Art. 28. Il demandera qu'il soit établi dans toutes les villes où il y a juridiction, un bureau de conciliation.

Art. 29. Il demandera que dans chaque Parlement, présidial ou bailliage, il y ait quelque charge de conseiller de robe-courte en faveur des gentilshommes.

Art. 30. Il demandera la suppression des épices, et surtout des impôts qui y sont annexés, l'abréviation des procès, la liberté à chacun de plaider sa cause.

Art. 31. Il demandera la suppression du grand conseil, des requêtes du palais, des eaux et forêts, chambres ardentes, juridiction des greniers à sel, qui pourront être suppléés par les bailliages.

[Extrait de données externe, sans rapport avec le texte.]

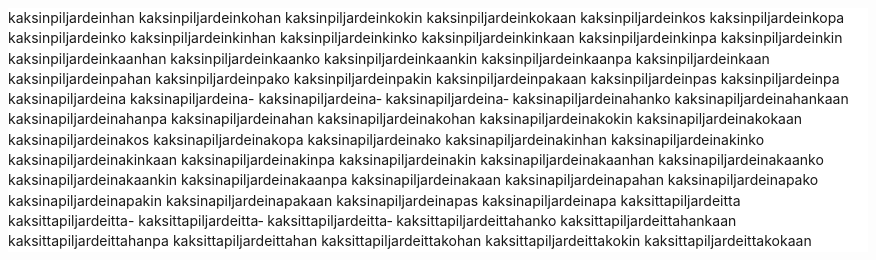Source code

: kaksinpiljardeinhan
kaksinpiljardeinkohan
kaksinpiljardeinkokin
kaksinpiljardeinkokaan
kaksinpiljardeinkos
kaksinpiljardeinkopa
kaksinpiljardeinko
kaksinpiljardeinkinhan
kaksinpiljardeinkinko
kaksinpiljardeinkinkaan
kaksinpiljardeinkinpa
kaksinpiljardeinkin
kaksinpiljardeinkaanhan
kaksinpiljardeinkaanko
kaksinpiljardeinkaankin
kaksinpiljardeinkaanpa
kaksinpiljardeinkaan
kaksinpiljardeinpahan
kaksinpiljardeinpako
kaksinpiljardeinpakin
kaksinpiljardeinpakaan
kaksinpiljardeinpas
kaksinpiljardeinpa
kaksinapiljardeina
kaksinapiljardeina-
kaksinapiljardeina‐
kaksinapiljardeina‑
kaksinapiljardeinahanko
kaksinapiljardeinahankaan
kaksinapiljardeinahanpa
kaksinapiljardeinahan
kaksinapiljardeinakohan
kaksinapiljardeinakokin
kaksinapiljardeinakokaan
kaksinapiljardeinakos
kaksinapiljardeinakopa
kaksinapiljardeinako
kaksinapiljardeinakinhan
kaksinapiljardeinakinko
kaksinapiljardeinakinkaan
kaksinapiljardeinakinpa
kaksinapiljardeinakin
kaksinapiljardeinakaanhan
kaksinapiljardeinakaanko
kaksinapiljardeinakaankin
kaksinapiljardeinakaanpa
kaksinapiljardeinakaan
kaksinapiljardeinapahan
kaksinapiljardeinapako
kaksinapiljardeinapakin
kaksinapiljardeinapakaan
kaksinapiljardeinapas
kaksinapiljardeinapa
kaksittapiljardeitta
kaksittapiljardeitta-
kaksittapiljardeitta‐
kaksittapiljardeitta‑
kaksittapiljardeittahanko
kaksittapiljardeittahankaan
kaksittapiljardeittahanpa
kaksittapiljardeittahan
kaksittapiljardeittakohan
kaksittapiljardeittakokin
kaksittapiljardeittakokaan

Signé : Le vicomte de Chastenay. Damas d'Antigny. Constantin. La chevalier de Bonnard. Le marquis de Bataille. Le baron d'Aisy. Le vicomte de Bourbon-Busset, commissaires.

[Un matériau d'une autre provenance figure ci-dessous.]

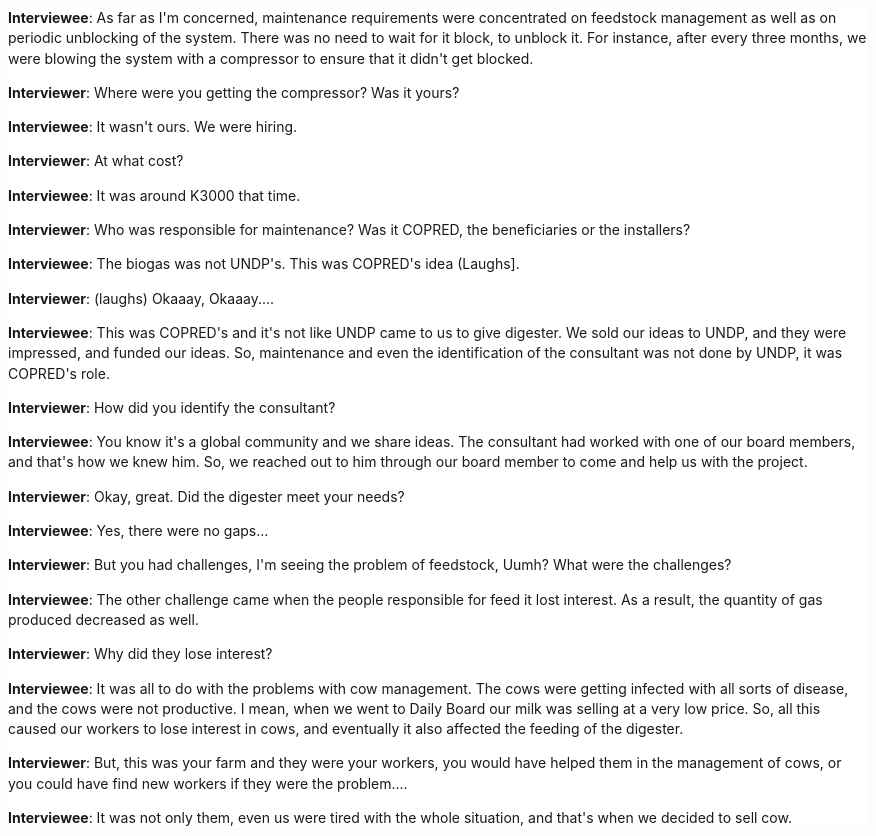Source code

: **Interviewee**: As far as I'm concerned, maintenance requirements were
concentrated on feedstock management as well as on periodic unblocking
of the system. There was no need to wait for it block, to unblock it.
For instance, after every three months, we were blowing the system with
a compressor to ensure that it didn't get blocked.

**Interviewer**: Where were you getting the compressor? Was it yours?

**Interviewee**: It wasn't ours. We were hiring.

**Interviewer**: At what cost?

**Interviewee**: It was around K3000 that time.

**Interviewer**: Who was responsible for maintenance? Was it COPRED, the
beneficiaries or the installers?

**Interviewee**: The biogas was not UNDP's. This was COPRED\'s idea
(Laughs\].

**Interviewer**: (laughs) Okaaay, Okaaay....

**Interviewee**: This was COPRED\'s and it's not like UNDP came to us to
give digester. We sold our ideas to UNDP, and they were impressed, and
funded our ideas. So, maintenance and even the identification of the
consultant was not done by UNDP, it was COPRED\'s role.

**Interviewer**: How did you identify the consultant?

**Interviewee**: You know it\'s a global community and we share ideas.
The consultant had worked with one of our board members, and that\'s how
we knew him. So, we reached out to him through our board member to come
and help us with the project.

**Interviewer**: Okay, great. Did the digester meet your needs?

**Interviewee**: Yes, there were no gaps...

**Interviewer**: But you had challenges, I'm seeing the problem of
feedstock, Uumh? What were the challenges?

**Interviewee**: The other challenge came when the people responsible
for feed it lost interest. As a result, the quantity of gas produced
decreased as well.

**Interviewer**: Why did they lose interest?

**Interviewee**: It was all to do with the problems with cow management.
The cows were getting infected with all sorts of disease, and the cows
were not productive. I mean, when we went to Daily Board our milk was
selling at a very low price. So, all this caused our workers to lose
interest in cows, and eventually it also affected the feeding of the
digester.

**Interviewer**: But, this was your farm and they were your workers, you
would have helped them in the management of cows, or you could have find
new workers if they were the problem....

**Interviewee**: It was not only them, even us were tired with the whole
situation, and that's when we decided to sell cow.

Et plus bas : Baudenet. Berthier de Viviers. Jodan de Guyon. Le baron de Vichy. Le marquis de Massol. Le baron de Damas. Guillot de Villars. De Mollerat de Souhey. Henri de Chassey. Le comte de Saint-Belin-Malain. Bouillet d'Arlod. Reuillon de Branit. Le vicomte de Damas de Crux. Fils Jean de Sainte-Colombe. Arcelot de Dracy. Violet de la Faye. Le comte de Brachet. De Drouas. Champeaux de Soussey. Champeaux de Biard. Perin de Saux. Chartraire de Montigny. Le comte de Sainte-Maure. Le chevalier de Valcourt. Le chevalier du Potet. D'estiement, chevalier de Vassy. Le marquis de Percy Barbuot. Le baron de Brochet. De Seguenot. De Bretagne. De Bien de Chevigny. Le vicomte Dubois d'Aisy. Baudenet d'Annoux. Davout. De Gresigny. De Frène. De Mont-Jalain. Le chevalier de Drouas. De Guerchy. Le baron de Milly. De Drouas de Savigny. Comte de Bourbon Chalux. De Créancey Sermizelle. Champion de Créancey. Suremain-Flamerans. Croizier-Sainte-Segraux. Languet de Sivry. Le vicomte Dugon. Espiard de Mâcon. De Moncrif. Coeur de Roi. De Corsaint. Champion de Montigny. Vicomte de Conygham-d'Arcenay. De Badier. De Gullenay. Chevalier de Lautage. De Jaucourt. Le vicomte de Fresnes. Arrêté le 30 mars 1789. Signé D'Argenteuil. Le vicomte de Virieu, président ; Sallier, secrétaire et Gueneau d'Aumont, comme secrétaire.